七、 帰宅
龍神家に帰ると、待ち構えていたかのように仁鑑が声をかけてきた。
「夜鈴さま! 見たところ無事なようで何よりです。百目鬼家はいかがでしたか? 何もされませんでしたか? 大丈夫でしたか?」
「大丈夫だったよ。心配してくれてありがとう。あ、敬称はなくていいって」
相変わらず仁鑑は心配性だ。特に夜鈴に対しては程度がひどい。が、夜鈴はそう悪い気はしていなかった。
「いえ、盛雲さまの娘、龍神家の跡取りである以上、私が貴女に敬称を付けなくてよい理由はありません」
「最初は呼び捨てにしてくれてたじゃない」
「あの時はまだ、盛雲さまの娘にはなられていませんでしたから。それよりも、ここ最近忙しくてなかなか面倒を見られず、申し訳ありませんでした」
そう言って頭を下げてくる。
盛雲の命により、仁鑑は夜鈴の指導及びお世話係になっているのだ。
そういえばここ二、三週間、姿を見ていなかった気がする。
「謝らなくていいよ。別に、常に付いていてもらわなくても大丈夫だから。ていうか、ずっと忙しかったんでしょ? それならちょっと休んでよ。私も休むから」
「ですが」
「もう私だってそんなに子供じゃないんだから。心配しなくていいよ」
そう微笑んで、夜鈴は再び歩き始める。
仁鑑はまだ気にしていたが、夜鈴の姿が見えなくなると、諦めて休むことにしたようだった。
* * *
夜鈴は部屋に戻る前に盛雲のいる頭首室に寄る。
任務でなくとも、無事に帰宅したことを報告しなくてはいけない。
「失礼いたします。只今帰りました」
「おお、おかえり。どうだった?」
「剛将さまから、龍神家の娘として正式に認めていただけました」
「それは良かった」
そう言いながら満足げに何度も頷いている。
そこで、夜鈴は少し気になっていたことを尋ねてみることにした。
「あの、盛雲さま。

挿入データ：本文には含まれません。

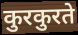
कुरकुरते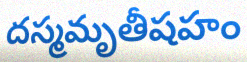
దస్మమృతీషహం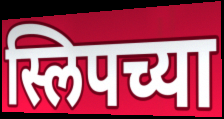
स्लिपच्याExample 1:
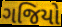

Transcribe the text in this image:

ગજિયો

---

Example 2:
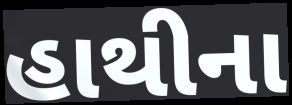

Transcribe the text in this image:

હાથીના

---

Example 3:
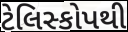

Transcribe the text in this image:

ટેલિસ્કોપથી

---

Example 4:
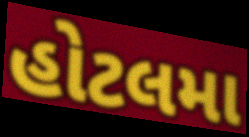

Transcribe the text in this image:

હોટલમા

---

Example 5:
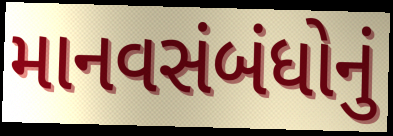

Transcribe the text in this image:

માનવસંબંધોનુંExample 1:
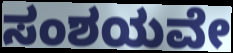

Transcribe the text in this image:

ಸಂಶಯವೇ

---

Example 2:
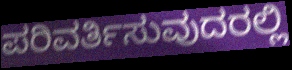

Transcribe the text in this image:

ಪರಿವರ್ತಿಸುವುದರಲ್ಲಿ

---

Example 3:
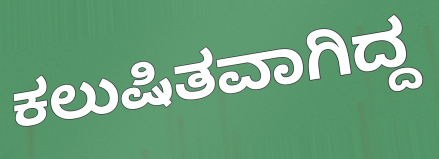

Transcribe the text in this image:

ಕಲುಷಿತವಾಗಿದ್ದ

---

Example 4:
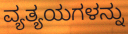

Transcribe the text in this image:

ವ್ಯತ್ಯಯಗಳನ್ನು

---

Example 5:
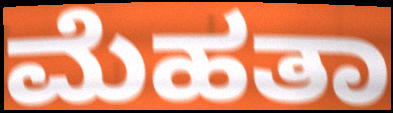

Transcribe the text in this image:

ಮೆಹತಾ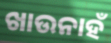
ଖାଉନାହଁ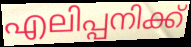
എലിപ്പനിക്ക്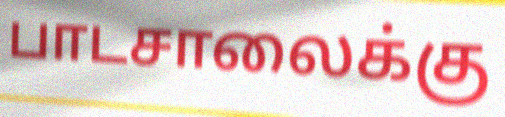
பாடசாலைக்குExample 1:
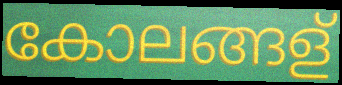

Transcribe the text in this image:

കോലങ്ങള്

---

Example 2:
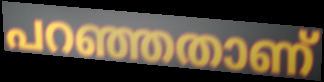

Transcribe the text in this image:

പറഞ്ഞതാണ്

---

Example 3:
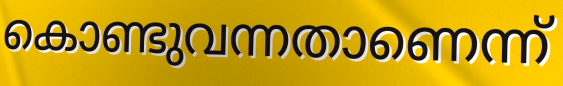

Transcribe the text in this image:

കൊണ്ടുവന്നതാണെന്ന്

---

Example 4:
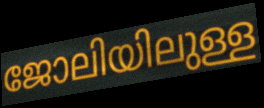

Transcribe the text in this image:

ജോലിയിലുള്ള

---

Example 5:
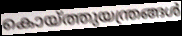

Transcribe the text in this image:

കൊയ്ത്തുയന്ത്രങ്ങൾ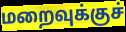
மறைவுக்குச்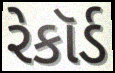
રેકૉર્ડ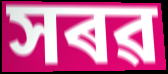
সৰৱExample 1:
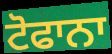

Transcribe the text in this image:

ਟੋਫਾਨਾ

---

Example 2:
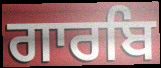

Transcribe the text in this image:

ਗਾਰਬਿ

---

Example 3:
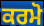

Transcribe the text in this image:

ਕਰਮੋ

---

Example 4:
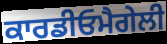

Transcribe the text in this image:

ਕਾਰਡੀਓਮੈਗੇਲੀ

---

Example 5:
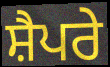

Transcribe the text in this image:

ਸ਼ੈਪਰੇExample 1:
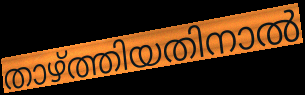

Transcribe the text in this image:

താഴ്ത്തിയതിനാൽ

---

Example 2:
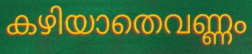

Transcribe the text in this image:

കഴിയാതെവണ്ണം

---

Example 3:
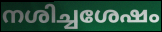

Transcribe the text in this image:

നശിച്ചശേഷം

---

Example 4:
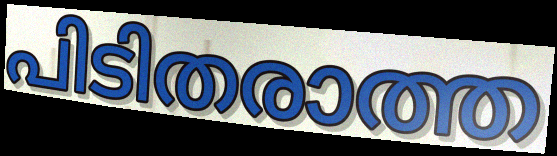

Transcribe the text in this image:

പിടിതരാത്ത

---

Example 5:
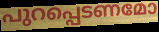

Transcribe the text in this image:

പുറപ്പെടണമോ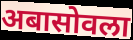
अबासोवलाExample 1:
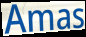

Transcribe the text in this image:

Amas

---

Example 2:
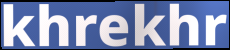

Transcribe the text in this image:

khrekhr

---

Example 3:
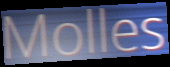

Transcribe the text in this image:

Molles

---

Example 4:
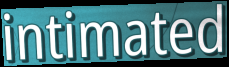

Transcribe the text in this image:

intimated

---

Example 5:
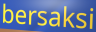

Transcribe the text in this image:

bersaksiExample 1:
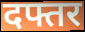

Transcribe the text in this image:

दफ्तर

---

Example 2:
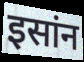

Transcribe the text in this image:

इसांन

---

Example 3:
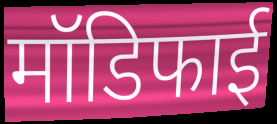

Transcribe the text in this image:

मॉडिफाई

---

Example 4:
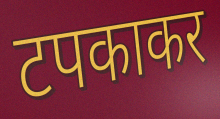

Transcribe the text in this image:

टपकाकर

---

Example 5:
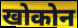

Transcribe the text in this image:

खोकोनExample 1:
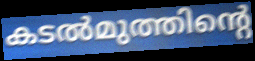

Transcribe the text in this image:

കടൽമുത്തിന്റെ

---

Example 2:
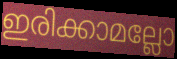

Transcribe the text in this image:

ഇരിക്കാമല്ലോ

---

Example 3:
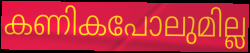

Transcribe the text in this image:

കണികപോലുമില്ല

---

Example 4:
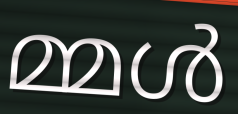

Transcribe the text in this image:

മ്മൾ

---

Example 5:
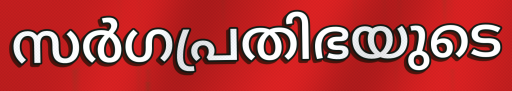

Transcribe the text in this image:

സർഗപ്രതിഭയുടെ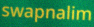
swapnalimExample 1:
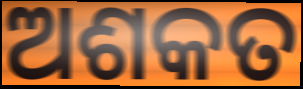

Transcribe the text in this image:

ଅଶକତ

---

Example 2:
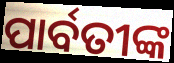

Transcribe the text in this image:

ପାର୍ବତୀଙ୍କ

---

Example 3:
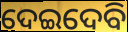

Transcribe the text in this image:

ଦେଇଦେବି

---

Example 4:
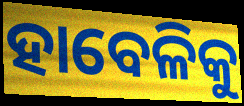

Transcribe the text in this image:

ହାବେଳିକୁ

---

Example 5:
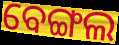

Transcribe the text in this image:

ବେଙ୍ଗଲ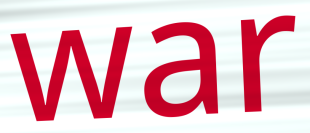
war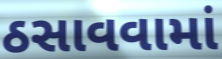
ઠસાવવામાંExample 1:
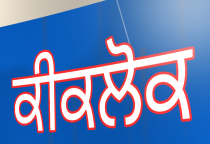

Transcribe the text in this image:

ਕੀਕਲੋਕ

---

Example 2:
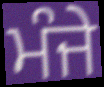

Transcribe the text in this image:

ਮੰਜੇ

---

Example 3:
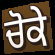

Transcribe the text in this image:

ਚੋਕੇ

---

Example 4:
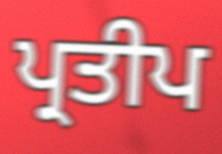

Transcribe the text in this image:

ਪ੍ਰਤੀਪ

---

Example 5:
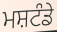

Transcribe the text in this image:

ਮਸ਼ਟੰਡੇ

今回の交流会の件からですが、もしかして私のために何か動いてくださったのですか?」
六年間、一度も呼ばれなかった御三家跡取りの交流会。
剛将と盛雲の間で決められていた力試し。
力どころか存在すら認めなかった、無いものとして扱っていた百目鬼家が、急にこんなことをしたとは考えにくい。
「ん? さあ、何のことだか」
盛雲はわかりやすく惚けて見せる。しかし答えてくれないことをわざわざ追及ような元気は、今の夜鈴にはなかった。
「お答えいただけないなら、無理に答えなくて結構です。ですが、もしそうなのであれば、……ありがとうございました」
「…………」
夜鈴は少し恥ずかしそうに言って、深々と頭を下げた。
それを盛雲は珍しいものでも見るような、だが少し嬉しそうな表情で見つめている。
「では今日はこれで失礼いたします」
今度は淡々とそう言い、もう一度軽く礼をして頭首室を出て行った。
盛雲はしばらくの間表情筋一つ動かさず止まっていたが、やっと事が理解できたかのように優しく微笑んだ。
「ちょっとは子供らしくなったかな……」
夜鈴は思っていることを一切口に出してくれなかった。あんなに照れくさそうな表情をしたこともない。頭首である盛雲には、特にそうであった。
子供らしくなかったというより、人間らしさがどこか欠けているようだったのだ。他の人には届かない、どこか遠くにいるような感覚さえ覚えさせるほどに。
そんな夜鈴が、少しだけ自分に近づいた気がして微笑んでいる盛雲は、まさに本当の父親であるように見えた。
* * *
一方の夜鈴は、盛雲とのやり取りなどすぐに忘れてしまうくらいに、別のことで頭がいっぱいだった。
部屋に入って、畳の上に横になる。
先程仁鑑に言ったように、本当に少し休みたかった。
百目鬼家を出た時からずっと、剛将の言葉が頭の中から離れなかったのだ。
――殺し屋になる前は、何をしていた。
夜鈴は昔のことを思い出して、ぎゅっと目を瞑り、大きく頭を振った。
「母上……」
口をついて出た呟きとともに、隠しに手を入れて、鈴を握りしめる。
チリン、という弱弱しい音が、小さく響いた。